Dell architect Daniel Cummins cites Dell CTO John Roese in a blog post from January 2026, who argues that running models locally will become the norm to insulate organisations from external disruptions. For time-critical applications – machine control, medical devices, autonomous systems – cloud dependency was never a viable option to begin with. But the argument increasingly holds for less critical projects too, once the actual costs and risks are honestly assessed.
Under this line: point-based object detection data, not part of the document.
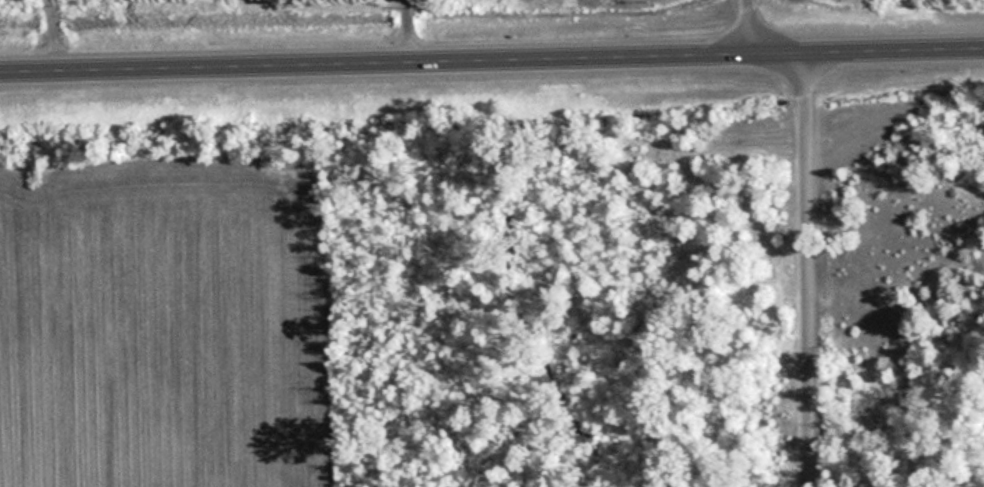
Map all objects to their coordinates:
road: (400, 30)
road: (491, 57)
road: (805, 231)

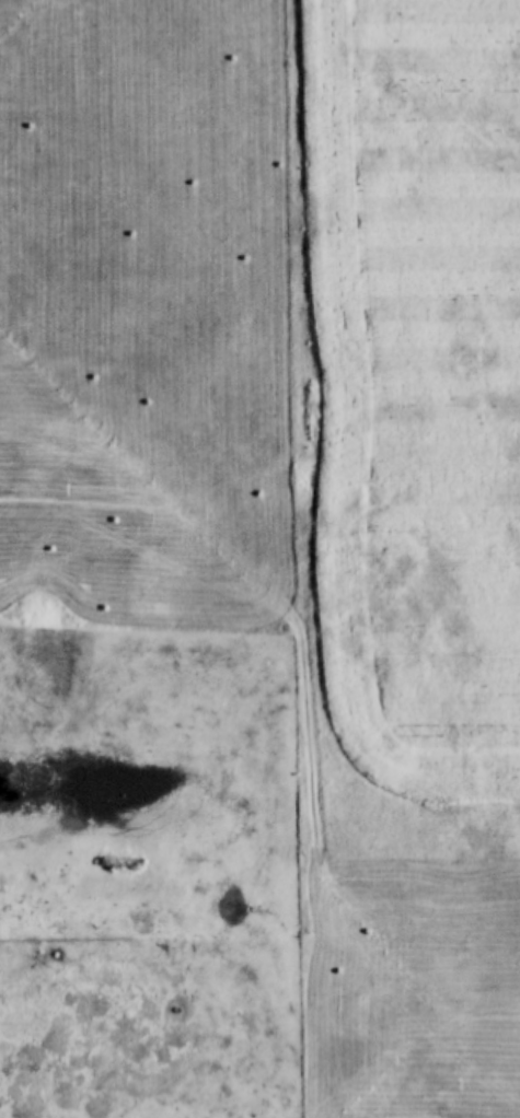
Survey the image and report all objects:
road: (311, 710)
road: (417, 818)
road: (215, 946)

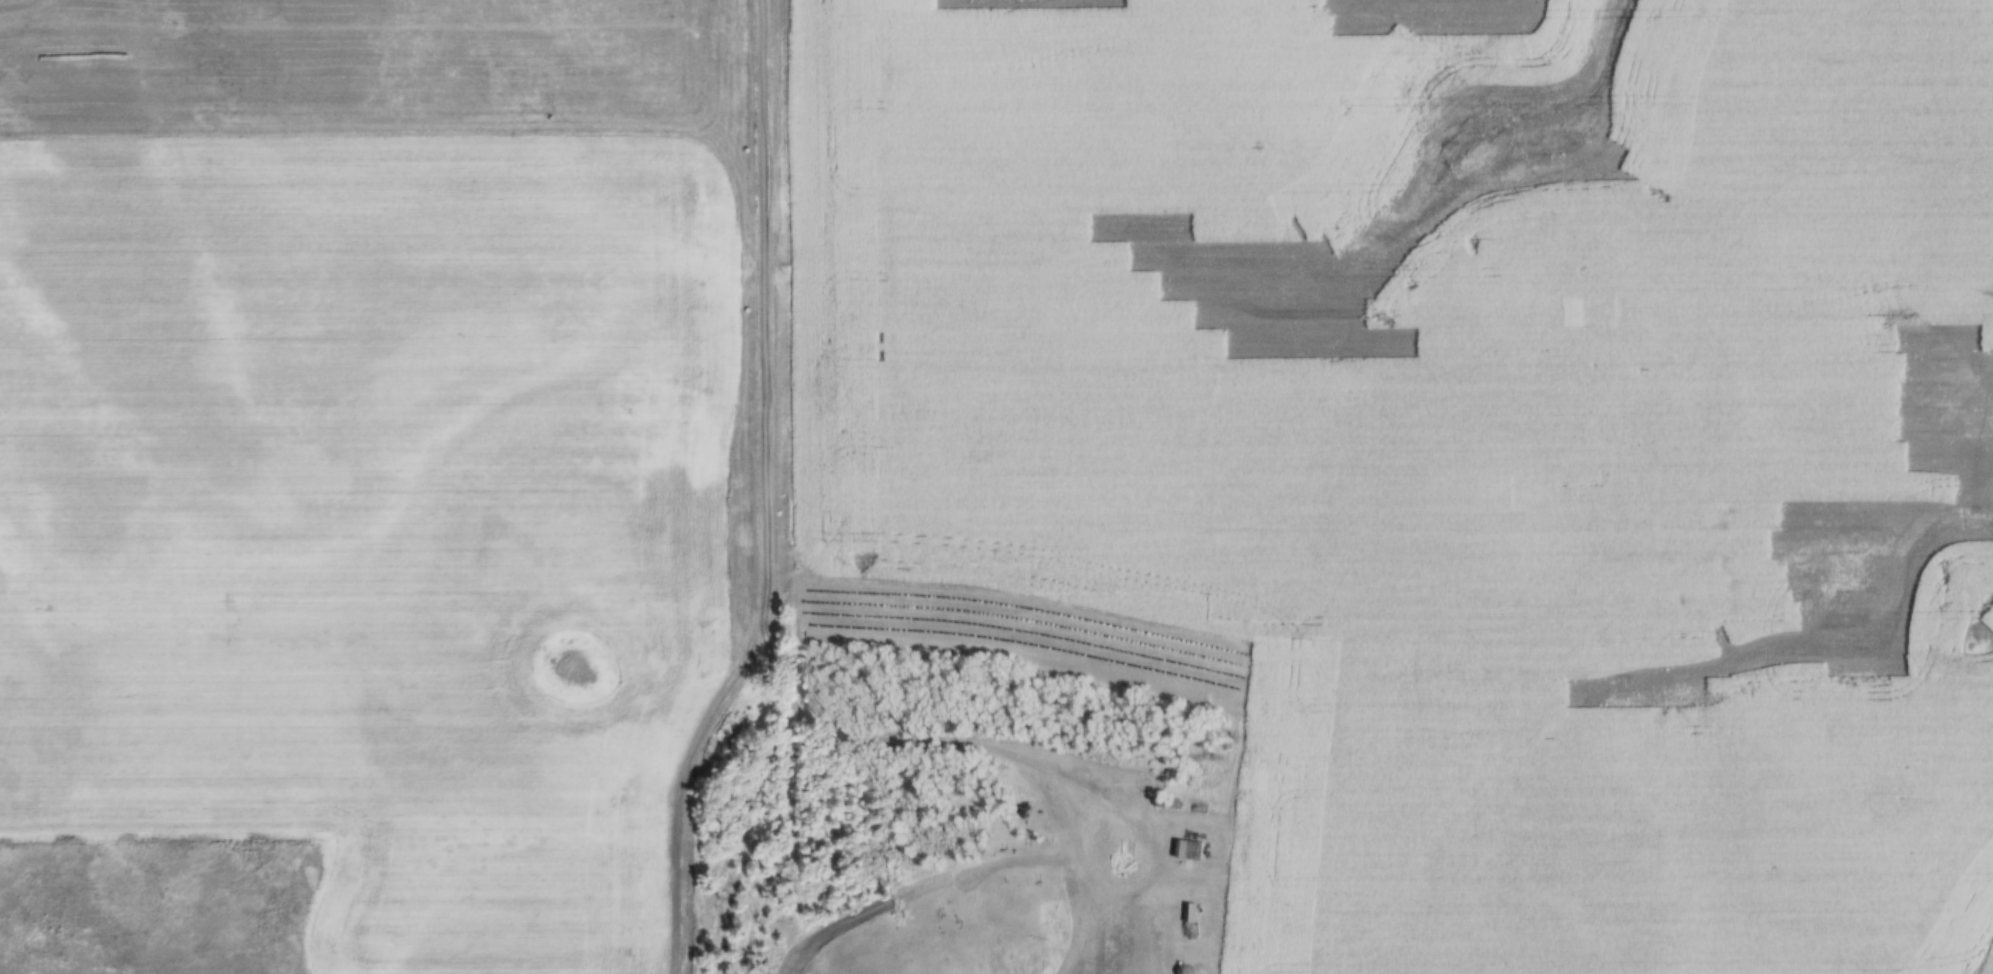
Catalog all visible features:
road: (765, 496)
building: (1099, 837)
building: (1191, 849)
building: (1124, 864)
building: (1192, 912)
building: (1188, 970)

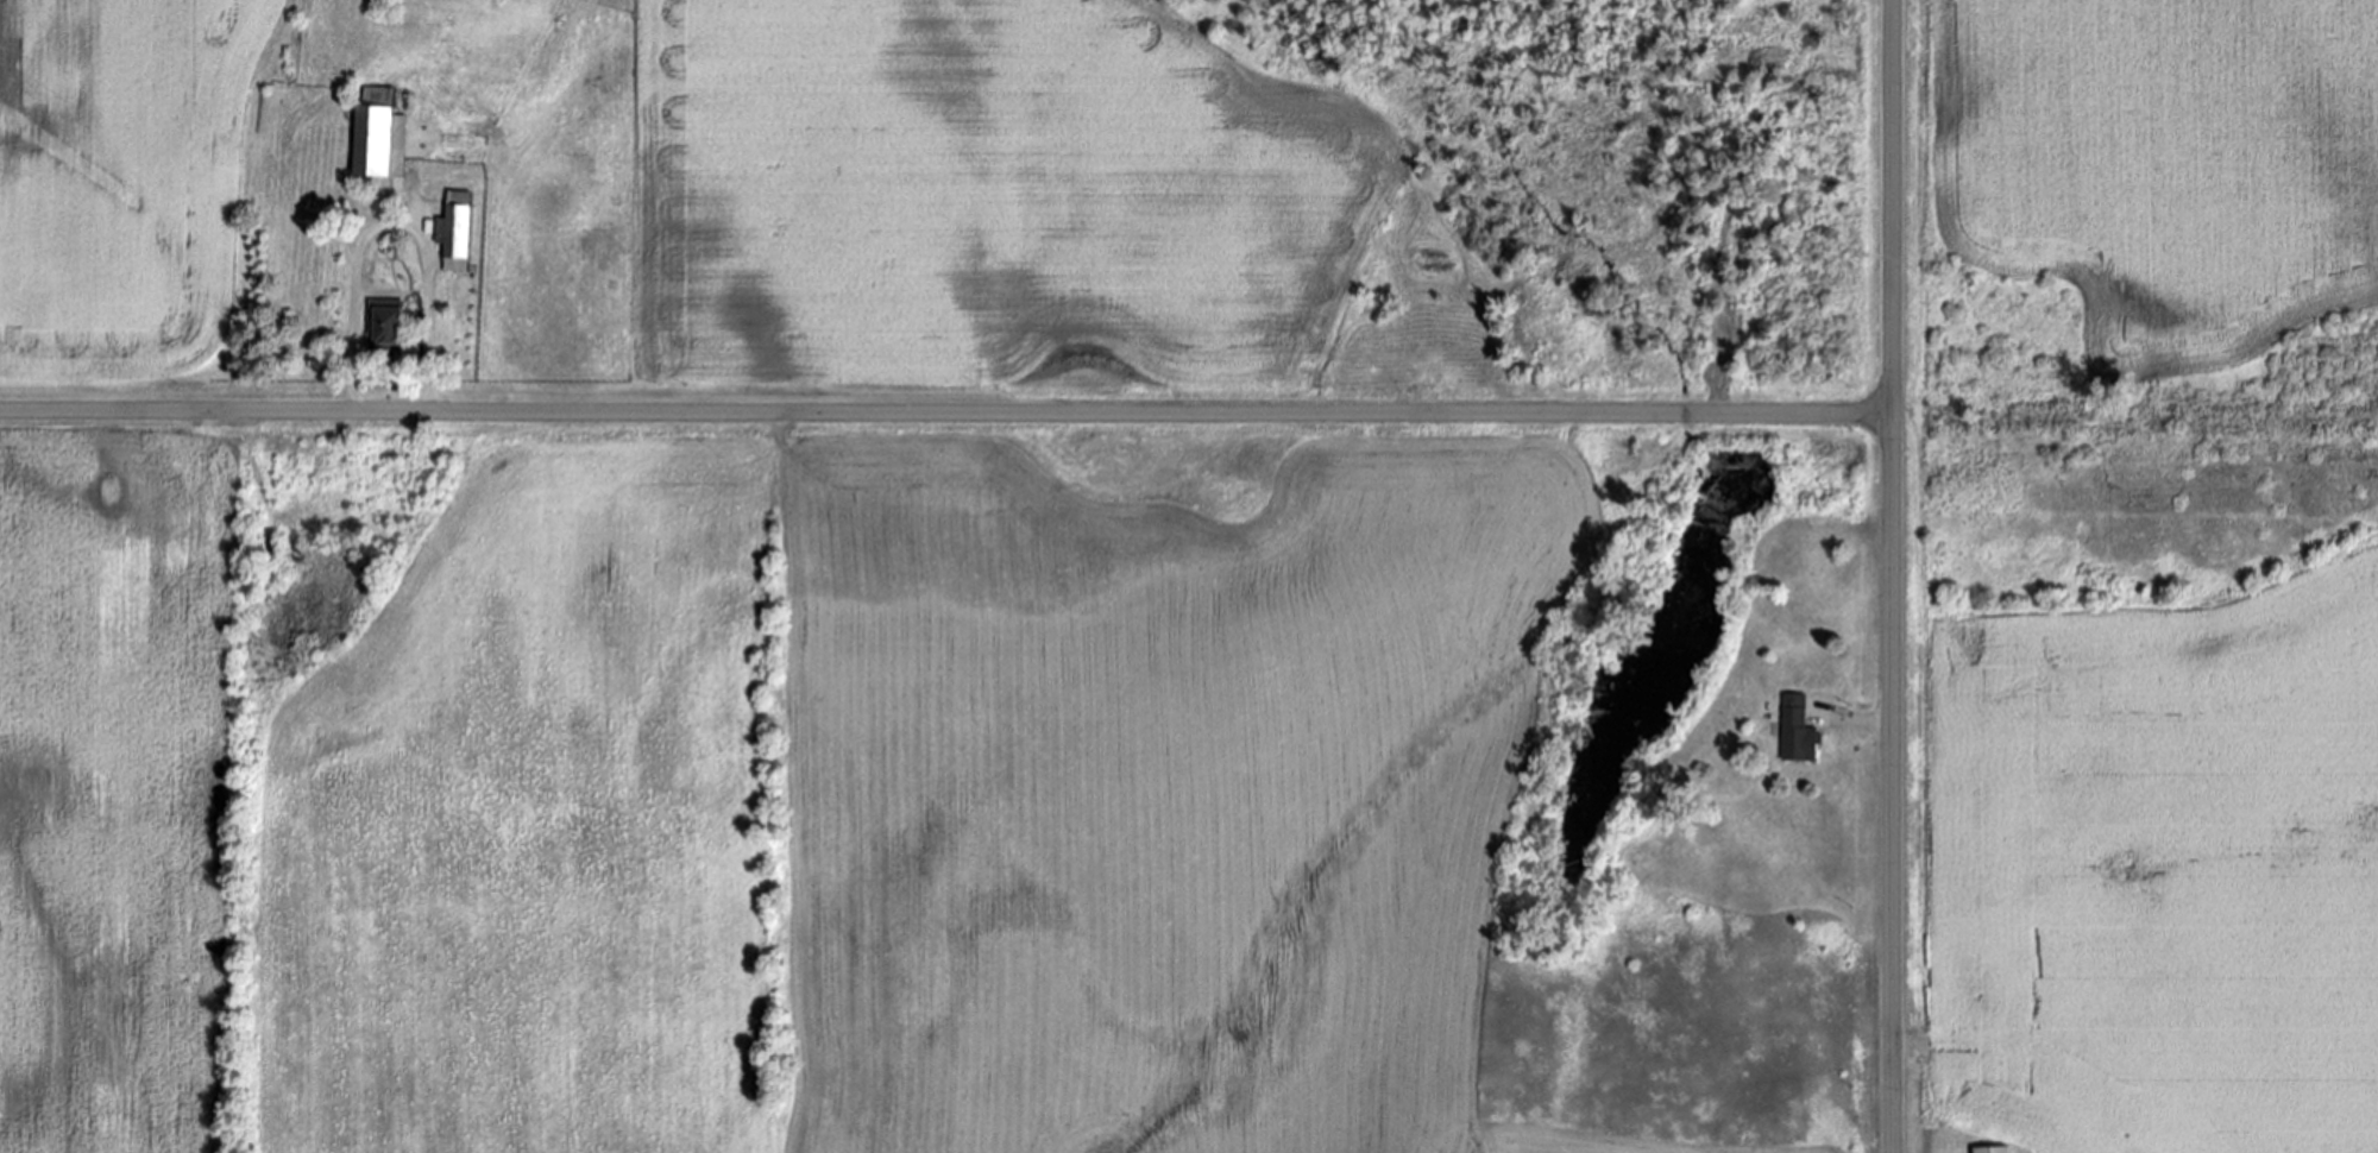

Three Questions Worth Asking Now
This is not a call to immediately tear out every cloud AI integration. For compute-intensive tasks, infrequent processing jobs or training new models, external services remain the right choice. But every team building AI into connected products should now honestly answer three questions.
- What happens to my system if the AI service goes down for two hours? If the answer is unsatisfying, that is an architecture problem, not an operations problem.
- How do my costs evolve if ten times as many devices use the service as today? Many projects were costed at prices that may not hold.
- Which AI tasks genuinely need a powerful external service, and which could a smaller, locally running model handle? For many typical IoT tasks – anomaly detection, classification, pattern recognition – lean, specialised on-device models are entirely sufficient.
The current crisis among the major AI providers is not a temporary bottleneck. It is the result of a pricing strategy built on rapid growth rather than long-term sustainability. For anyone building smart devices, this is a good moment to examine the dependencies that have quietly accumulated over the past few years of comfortable, cheap AI.